WRITING & RESOURCES

“I do see myself as a storyteller and one of my problems is that I see myself more as a storyteller than as a structured novelist. For example, I know that Kafka’s Curse is a very confusing structure for many people, but I’m primarily a storyteller and I rely on the strength of the story to carry my novel. As for my sense of an audience, I have none. I try not to think of an audience because that would undoubtedly colour things and introduce all kinds of other elements. I do try to think of readers and whether I am being fair to them and explaining myself clearly to them …”
Achmat Dangor, interview by Elaine Young, 2002
WRITING & RESOURCES
Achmat never took a break from writing and managed to balance an intense and demanding career and publish prose and poetry across his life. His first manuscript “Waiting for Leila” won the Mofolo-Plomer Prize in 1979 prior to its publication in 1981, followed by The Z Town Trilogy (1990), then came Kafka’s Curse in 1997 which won him the Herman Charles Bosman prize, a few years later in 2001, Bitter Fruit (republished in 2017) saw him shortlisted for the 2003 International IMPAC Dublin Literary Award and the 2004 Man Booker Prize, Strange Pilgrimages followed in 2013; in 2017 Dikeledi: Child of Tears, No More was published and before his passing he was finalising a childhood memoir, “A Boys’ Story”. There were poetry collections too over the years, Bulldozer in 1983; Exiles Within in 1986; and Private Voices in 1992 and he was awarded the BBC Prize for African Poetry in 1990. Achmat wrote Majiet: A Play in 1986 and collaborated on film scripts with directors Oliver Schmitz, Junaid Ahmed and Anant Singh. “But things were a little hectic,” Achmat understated in a 2017 interview with SAfm’s Literature Programme host Nancy Richards, “I worked for the Kagiso Trust, a development agency from ‘86 to ‘92, then the Independent Development Trust, then the Nelson Mandela’s Children’s Fund. I did take a couple of breaks [from full time work in South Africa], lecturing at New York City University’s Harlem Campus for six months, which is where I started writing Bitter Fruit, and then for UNAIDS in Geneva for two years as Director of Communications, Advocacy and Leadership. Back home I joined the Nelson Mandela Foundation in 2006 and finally left in 2013. But in all this time, it’s the writing that kept me sane.”
One of Achmat’s publishers, Isobel Dixon, expressed her admiration for Achmat having achieved so much despite his intense work schedule. At a literary commemoration of Achmat Dangor, hosted online by the Johannesburg Review of Books, in November 2021, Isobel recollected:
“He was a gentle man and a gentleman, but by no means, meek or mild and he was often fierce and furious in the pages of his own work, with a deep belief in the power of literature. I have looked over evolving biographical notes over the years, taken in glimpses of past travel schedules … with packed meeting agendas with politicians, conferences and development organisations … It can be hard to square the man of that packed agenda and those conferences, with the poetry and short stories, earthy, visceral, multi-lingual … filled with scent, colour, force, love, desire and I’m freshly filled with admiration, awe even, that he managed to encompass so much, in such a short span of time.”
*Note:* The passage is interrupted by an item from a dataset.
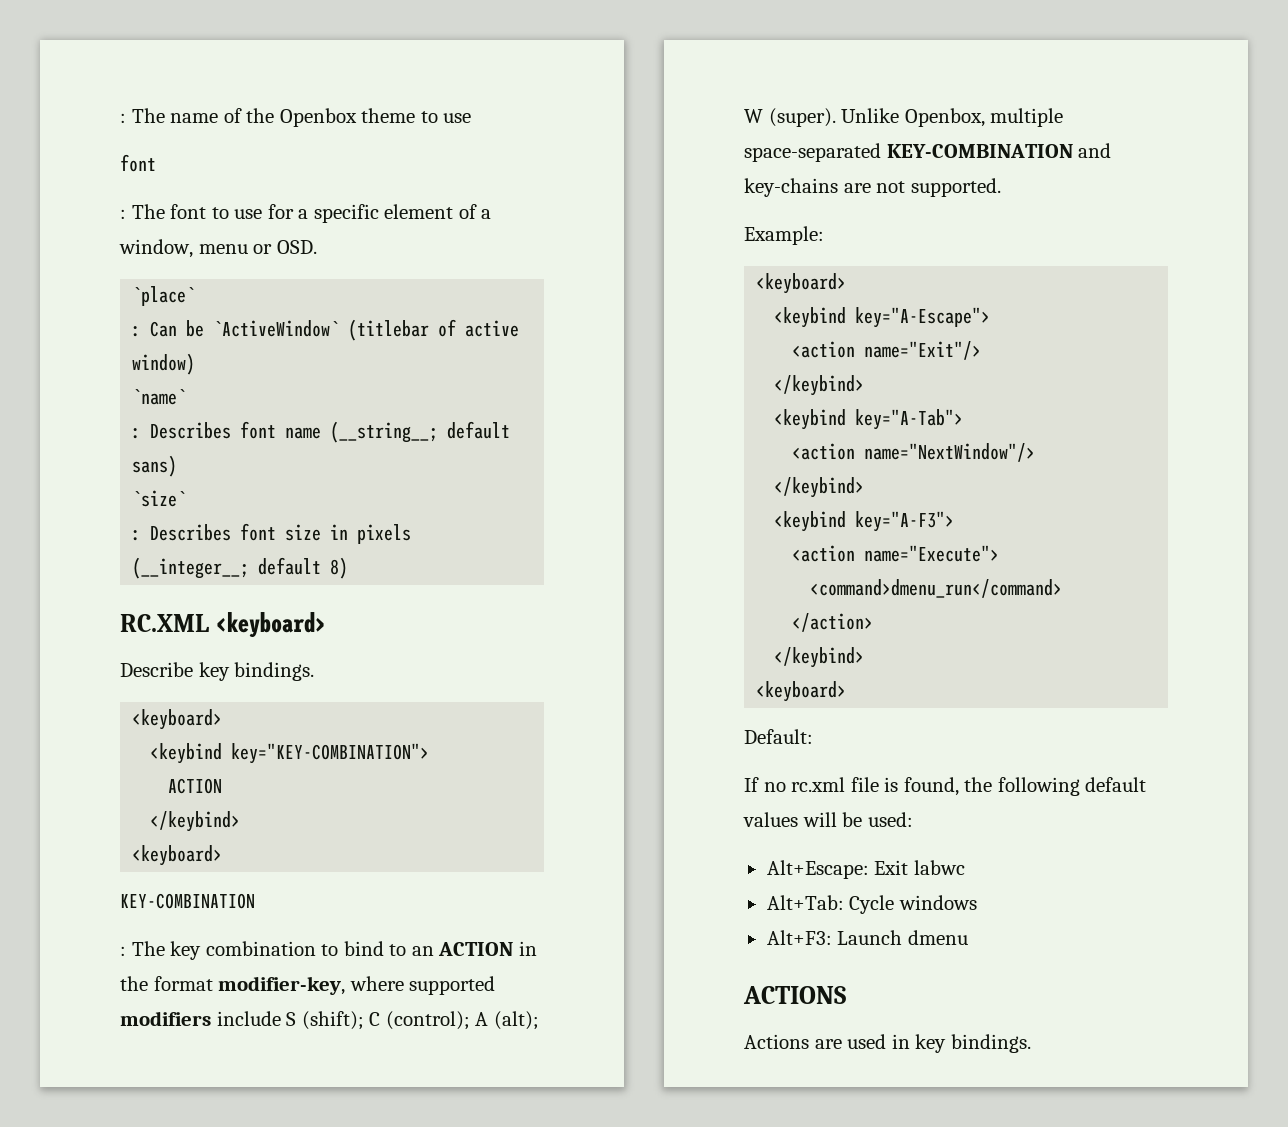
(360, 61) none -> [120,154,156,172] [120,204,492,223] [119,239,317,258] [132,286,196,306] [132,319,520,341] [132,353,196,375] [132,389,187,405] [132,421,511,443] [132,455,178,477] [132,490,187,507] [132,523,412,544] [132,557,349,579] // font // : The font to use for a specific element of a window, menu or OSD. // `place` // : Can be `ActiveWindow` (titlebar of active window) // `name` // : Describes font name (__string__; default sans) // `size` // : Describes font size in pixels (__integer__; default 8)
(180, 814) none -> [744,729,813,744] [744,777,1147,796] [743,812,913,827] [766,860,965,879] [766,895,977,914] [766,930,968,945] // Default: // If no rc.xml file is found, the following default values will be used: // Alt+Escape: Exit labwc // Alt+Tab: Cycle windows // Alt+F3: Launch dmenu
“[My dad] was happiest writing, he was happiest being in his study and writing … he couldn’t wait to come home and sit in his study and write, because that’s who he was, you know. He didn’t become a writer he was born to be a writer. The stories were in him … I think if he had he been born into a different life financially, he would have spent more time writing and I think, he always said to me, ‘I work to support my writing. I work so that I can write because that’s my passion.’”
Justine Dangor, Achmat’s daughter

“I think he would want to be remembered for having been somebody who worked towards changing, at least the lives of some people in this country for the better, for his work at Nelson Mandela Foundation which he was very proud of, his work at Kagiso Trust, his work as young activist, his work as an author and writing was very important to him. So, I think if people were to say, ‘Achmat Dangor Activist’ he probably would say ‘Achmat Dangor, Author and then Activist.’”
Zane Dangor, Achmat’s younger brother

“Achmat introduced our family to literature basically. When he [back] moved into our house in Newclare, he moved in with a whole collection of books … I read many of the books that he brought … it shaped [me] in many ways, Achmat shaped the way I thought about life.”
Moosa Dangor, Achmat’s younger brother

I think that it’s his literary creation and his cultural creations that probably gave him his greatest sense of identity and meaning and my suspicion is that he would best want to be remembered for that and the contributions of his literary works.”
Glenn Moss, Achmat’s colleague and friend

“Achmat was fairly modest, I mean given all his laudations, I think he was a fairly modest human being, so he would probably want to be remembered in context of his society and family and not to be seen as a person alone and on a pedestal, but in situ as a South African coming out of a certain specific circumstance and as a writer in a circle of writers and creative people.”